● TASK PROMPT:
Copy all entries exactly, and wherever an entry holds a picture, leave that picture out.
---------- SUPPLIED MATERIAL
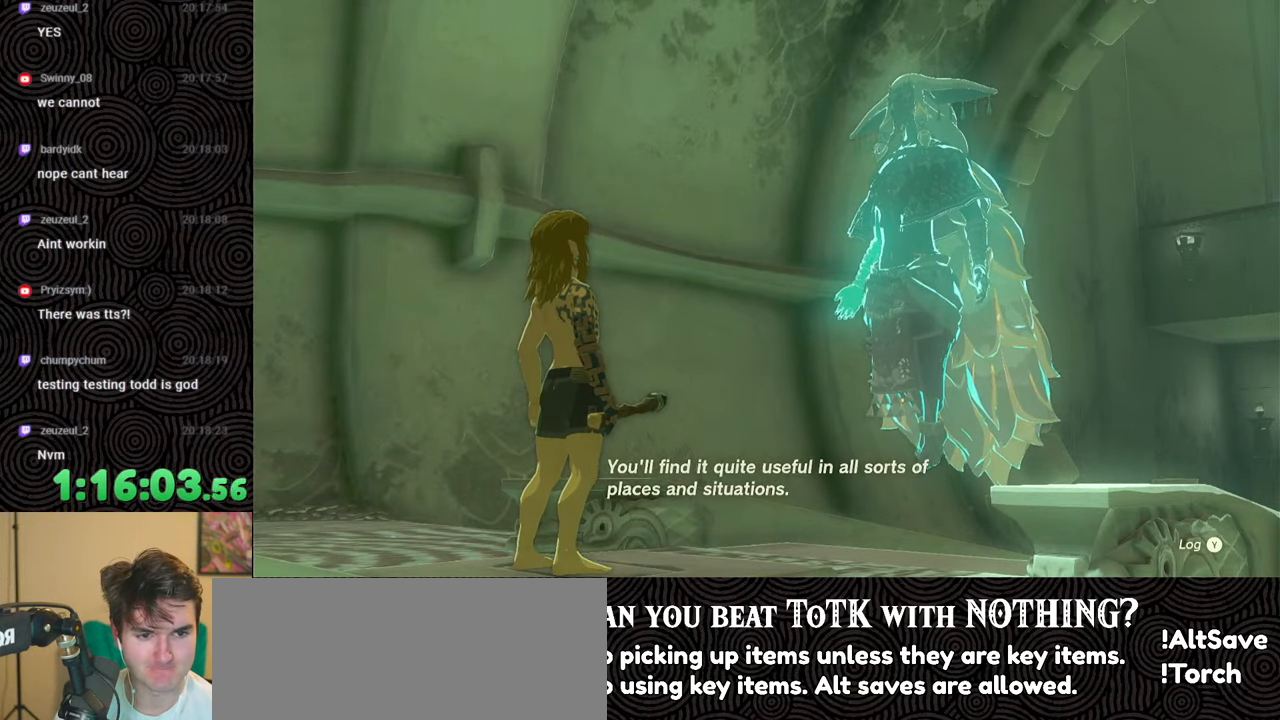
{"buttons": ["B"], "left_stick": "up", "right_stick": "center", "events": [[83, "B", "down"], [200, "B", "up"], [267, "B", "down"], [367, "B", "up"], [450, "B", "down"]]}
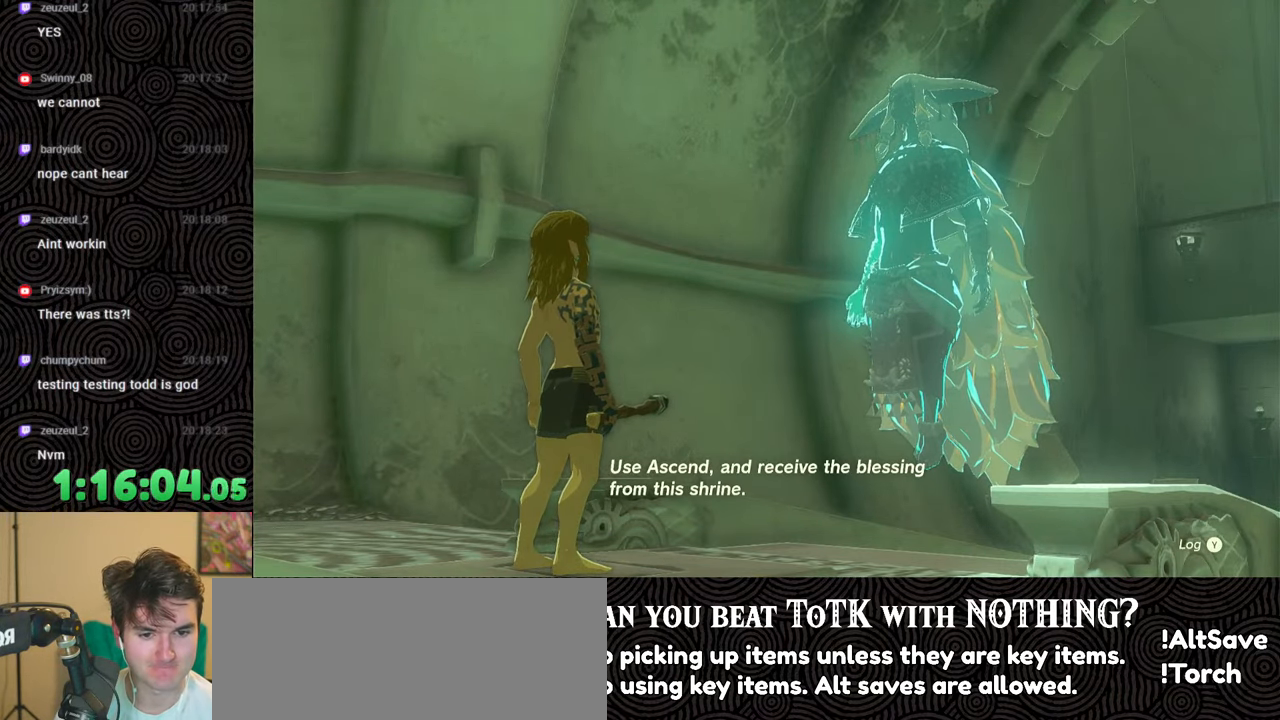
{"buttons": [], "left_stick": "up", "right_stick": "center", "events": [[50, "B", "up"], [117, "B", "down"], [233, "B", "up"], [317, "B", "down"], [417, "B", "up"]]}
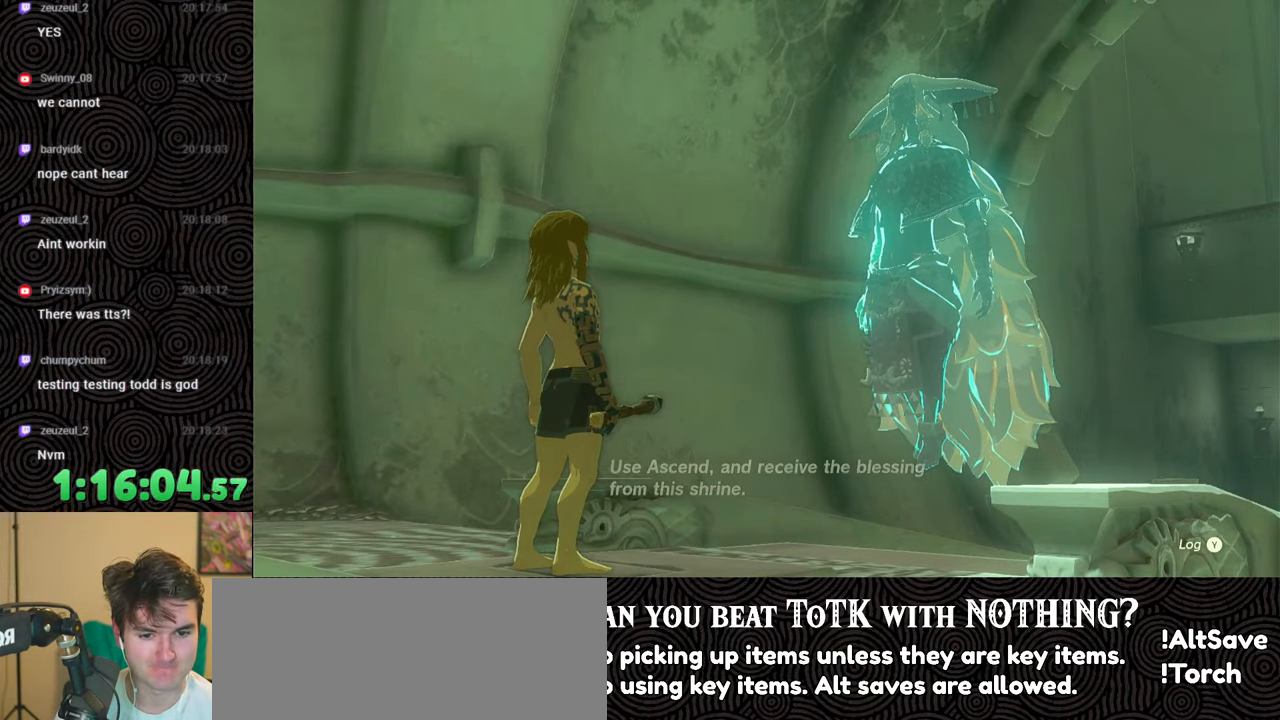
{"buttons": [], "left_stick": "up", "right_stick": "center", "events": [[17, "B", "down"], [117, "B", "up"], [200, "B", "down"], [300, "B", "up"], [383, "B", "down"], [500, "B", "up"]]}
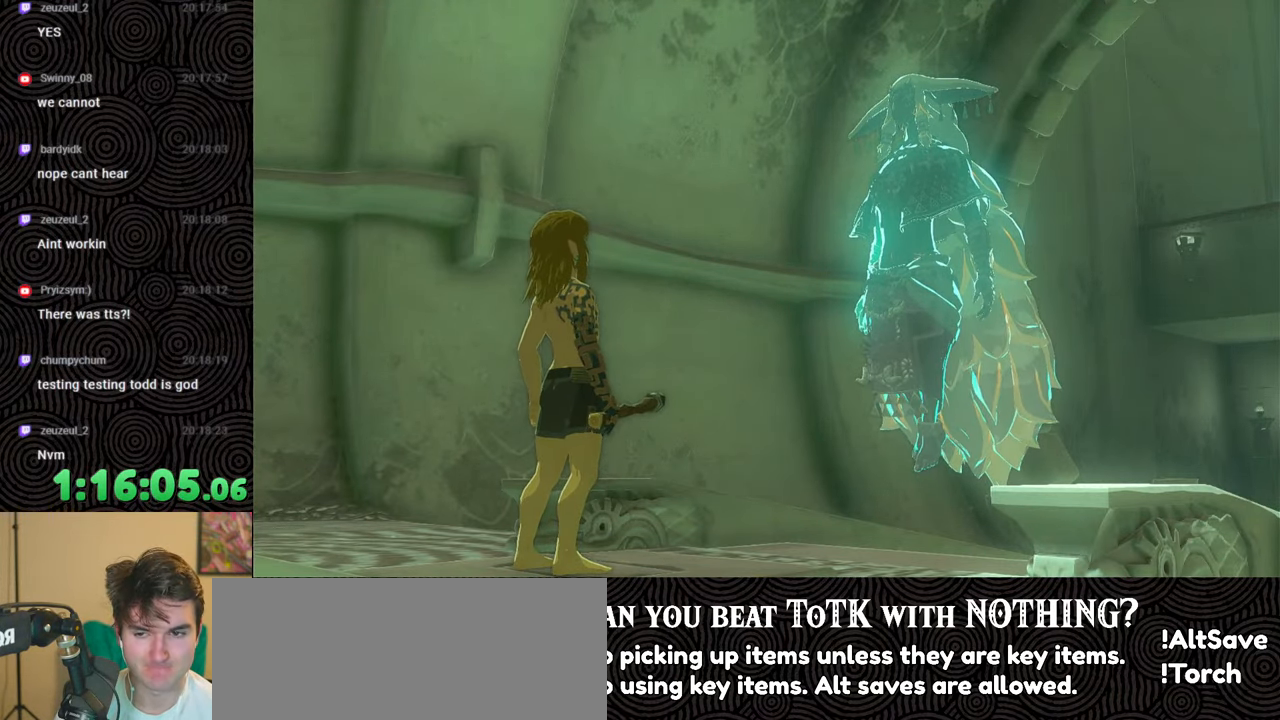
{"buttons": [], "left_stick": "up", "right_stick": "center", "events": [[100, "B", "down"], [250, "B", "up"], [317, "B", "down"], [450, "B", "up"]]}
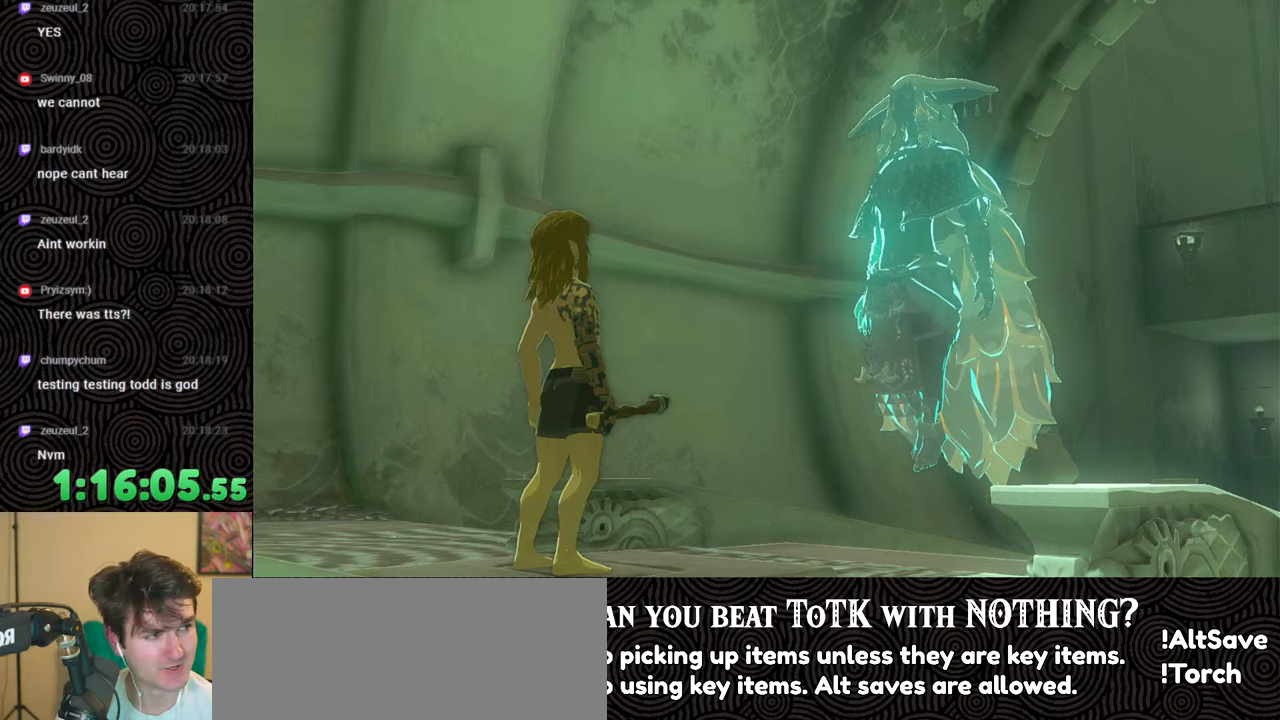
{"buttons": ["B"], "left_stick": "center", "right_stick": "center", "events": [[33, "B", "down"], [133, "B", "up"], [217, "B", "down"], [317, "B", "up"], [333, "left_stick", "center"], [417, "B", "down"]]}
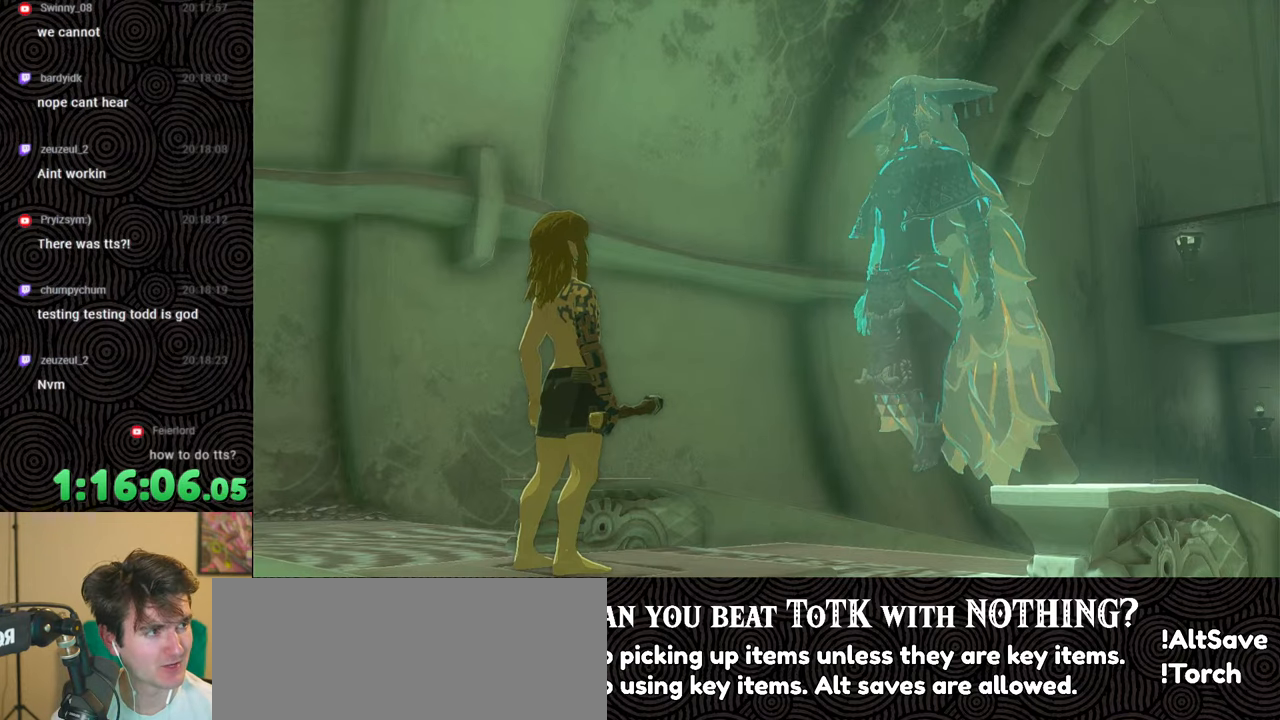
{"buttons": [], "left_stick": "up", "right_stick": "center", "events": [[33, "B", "up"], [83, "left_stick", "up"], [117, "B", "down"], [250, "B", "up"], [317, "B", "down"], [433, "B", "up"]]}
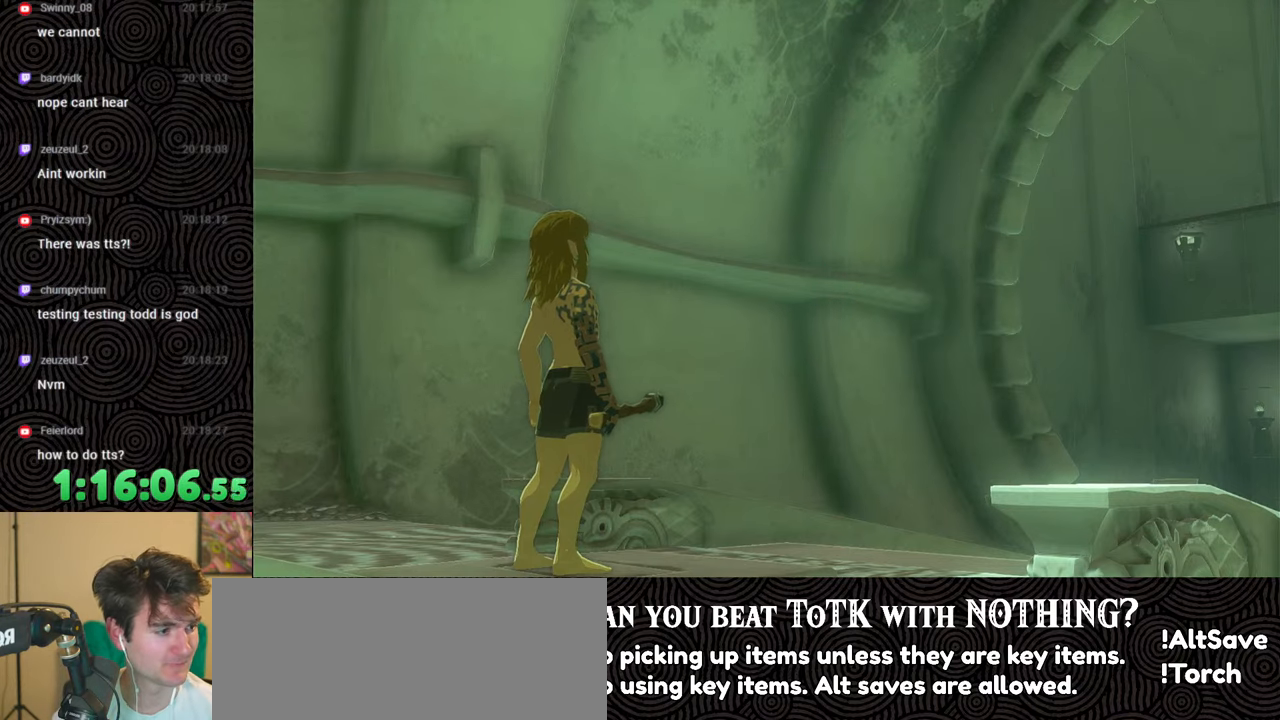
{"buttons": ["B"], "left_stick": "up", "right_stick": "center", "events": [[33, "B", "down"], [133, "B", "up"], [233, "B", "down"], [350, "B", "up"], [417, "B", "down"]]}
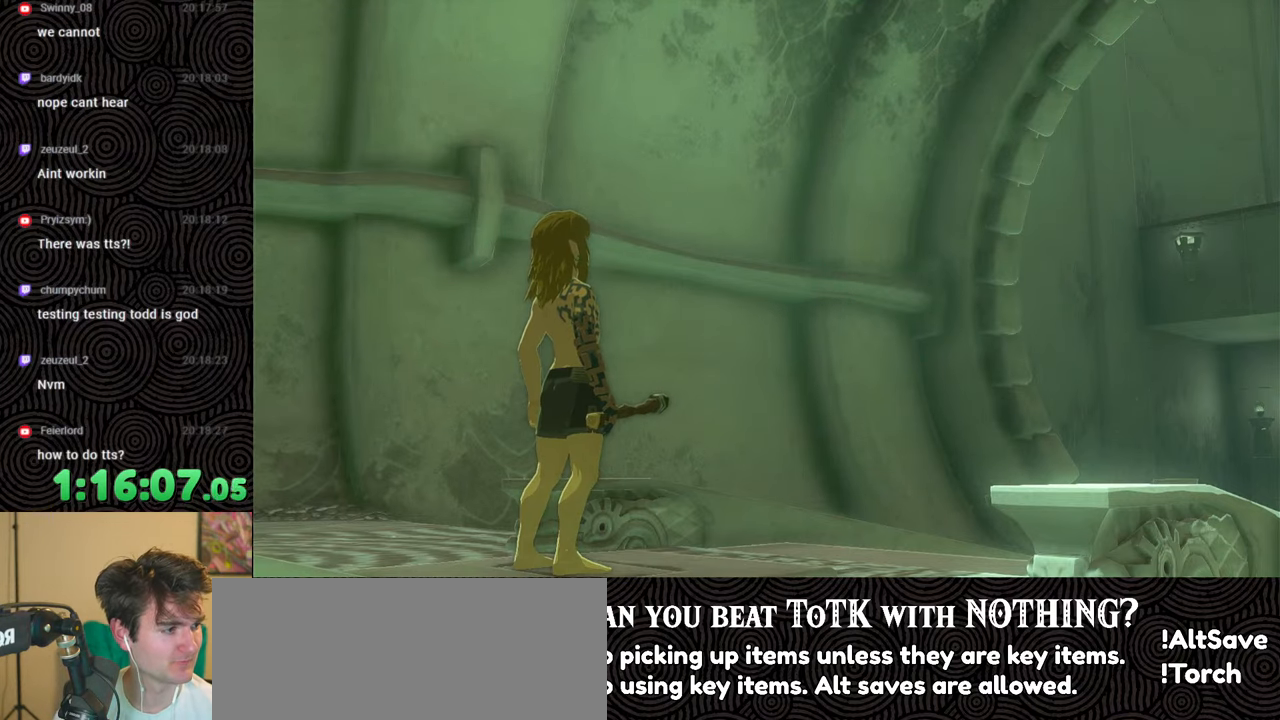
{"buttons": ["B"], "left_stick": "up", "right_stick": "center", "events": [[33, "B", "up"], [133, "B", "down"], [217, "B", "up"], [300, "B", "down"], [433, "B", "up"], [483, "B", "down"]]}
--------------------
● ANSWER TO THE PROBLEM:
{"buttons": ["B"], "left_stick": "up", "right_stick": "center", "events": [[83, "B", "down"], [200, "B", "up"], [267, "B", "down"], [367, "B", "up"], [450, "B", "down"]]}
{"buttons": [], "left_stick": "up", "right_stick": "center", "events": [[50, "B", "up"], [117, "B", "down"], [233, "B", "up"], [317, "B", "down"], [417, "B", "up"]]}
{"buttons": [], "left_stick": "up", "right_stick": "center", "events": [[17, "B", "down"], [117, "B", "up"], [200, "B", "down"], [300, "B", "up"], [383, "B", "down"], [500, "B", "up"]]}
{"buttons": [], "left_stick": "up", "right_stick": "center", "events": [[100, "B", "down"], [250, "B", "up"], [317, "B", "down"], [450, "B", "up"]]}
{"buttons": ["B"], "left_stick": "center", "right_stick": "center", "events": [[33, "B", "down"], [133, "B", "up"], [217, "B", "down"], [317, "B", "up"], [333, "left_stick", "center"], [417, "B", "down"]]}
{"buttons": [], "left_stick": "up", "right_stick": "center", "events": [[33, "B", "up"], [83, "left_stick", "up"], [117, "B", "down"], [250, "B", "up"], [317, "B", "down"], [433, "B", "up"]]}
{"buttons": ["B"], "left_stick": "up", "right_stick": "center", "events": [[33, "B", "down"], [133, "B", "up"], [233, "B", "down"], [350, "B", "up"], [417, "B", "down"]]}
{"buttons": ["B"], "left_stick": "up", "right_stick": "center", "events": [[33, "B", "up"], [133, "B", "down"], [217, "B", "up"], [300, "B", "down"], [433, "B", "up"], [483, "B", "down"]]}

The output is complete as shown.